The string with trailing specified characters removed. String.

Example¶

SELECT trimRight('     Hello, world!     ')

Result:

┌─trimRight('     Hello, world!     ')─┐
│      Hello, world!                   │
└──────────────────────────────────────┘

trimBoth¶

Removes leading and trailing occurrences of specified characters from a string. By default, it removes leading and trailing whitespace characters.

Alias: trim.

Syntax¶

trimBoth(input_string[, trim_characters])

Arguments¶

input_string: The string to trim. String.
trim_characters: The character(s) to remove from both ends. Optional. Defaults to a single whitespace character if not specified. String.

Returns¶

The string with leading and trailing specified characters removed. String.

Example¶

SELECT trimBoth('     Hello, world!     ')

Result:

┌─trimBoth('     Hello, world!     ')─┐
│ Hello, world!                       │
└─────────────────────────────────────┘

CRC32¶

Calculates the CRC32 checksum of a string using the CRC-32-IEEE 802.3 polynomial and an initial value of 0xffffffff (zlib implementation).

Syntax¶

CRC32(s)

Arguments¶

s: The input string. String.

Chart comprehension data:
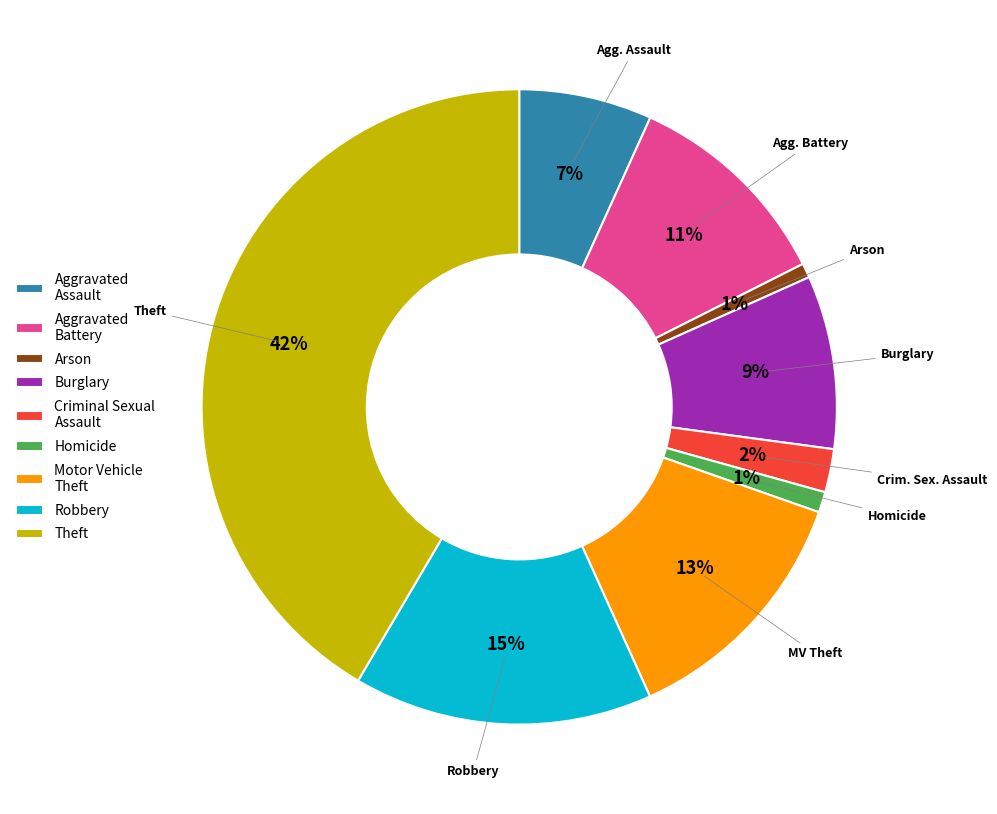

Does Theft account for over 50% of the chart?

No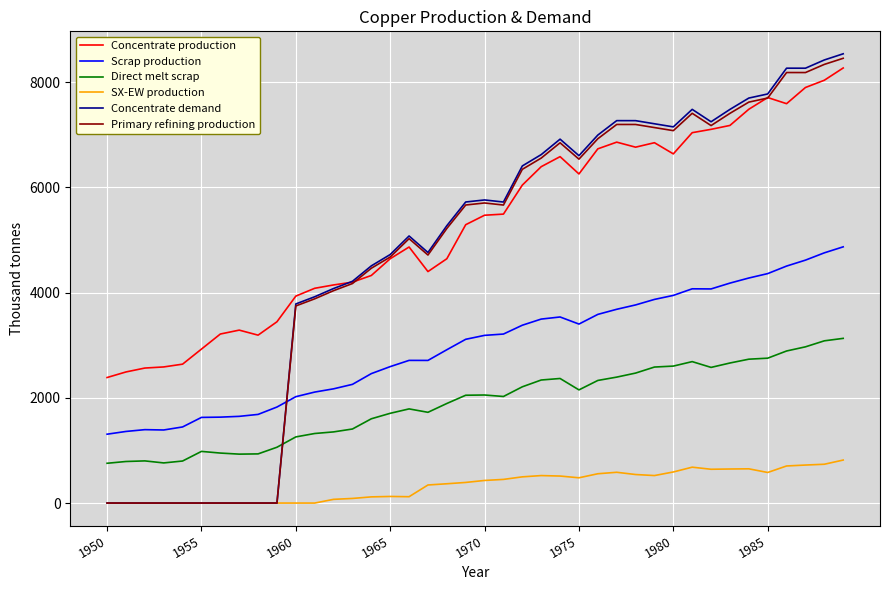

True or false: Concentrate production and SX-EW production cross at least once.

False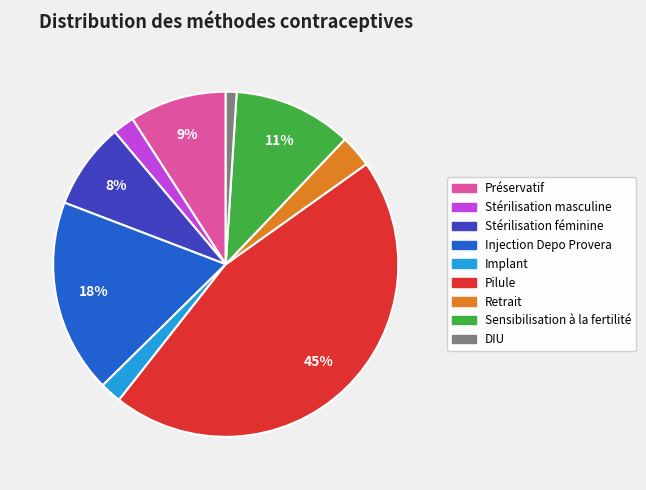

Is Pilule the majority of the pie?

No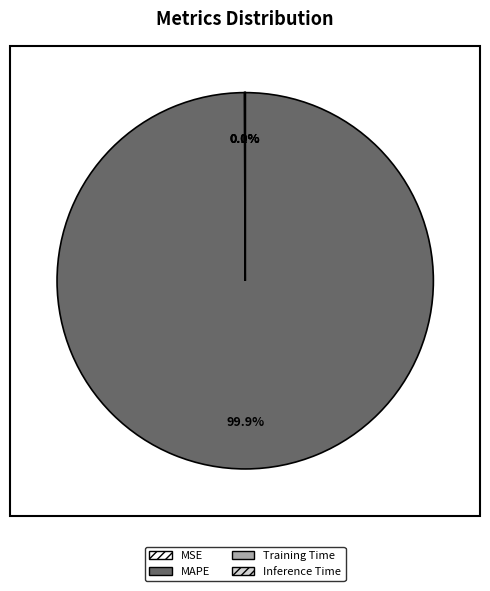

What is the majority slice?

MAPE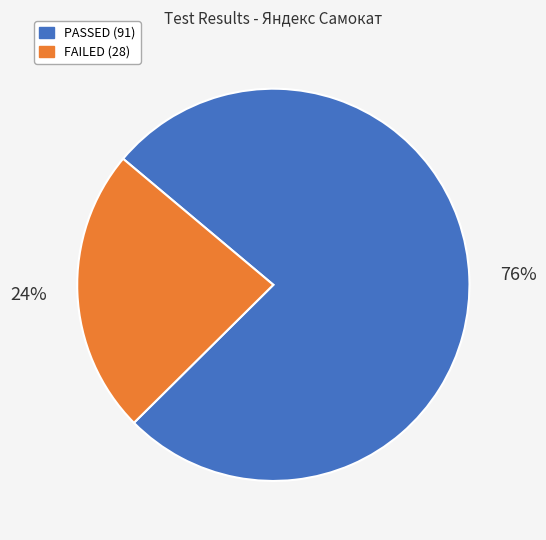

Do PASSED and FAILED together represent more than half of the pie?

Yes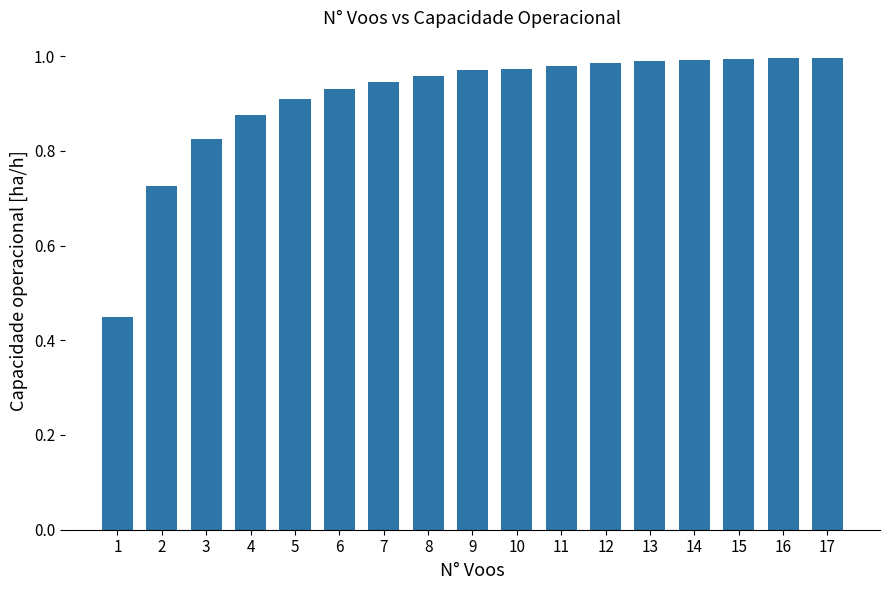

True or false: the data shows 1.0 at 13.

True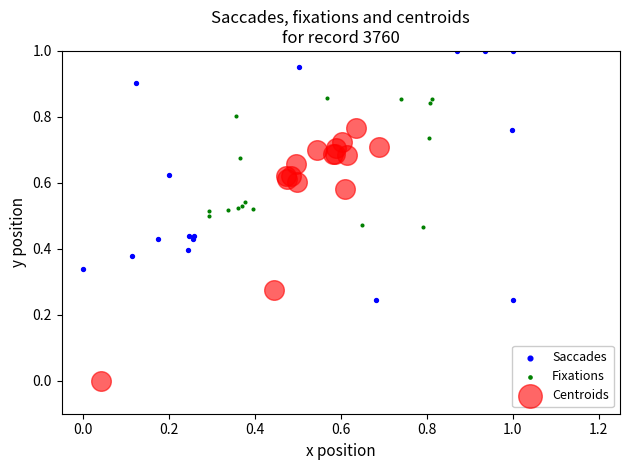

Which series contains the highest Y value?

Saccades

■ **PROBLEM TO SOLVE**
Please shorten the paragraph that begins "Removes leading and trailing occurrences" in the string function documentation above, and keep its main facts.

■ **ANSWER TO THE EXERCISE**
Strips the specified characters from the start and end of a string, removing whitespace by default.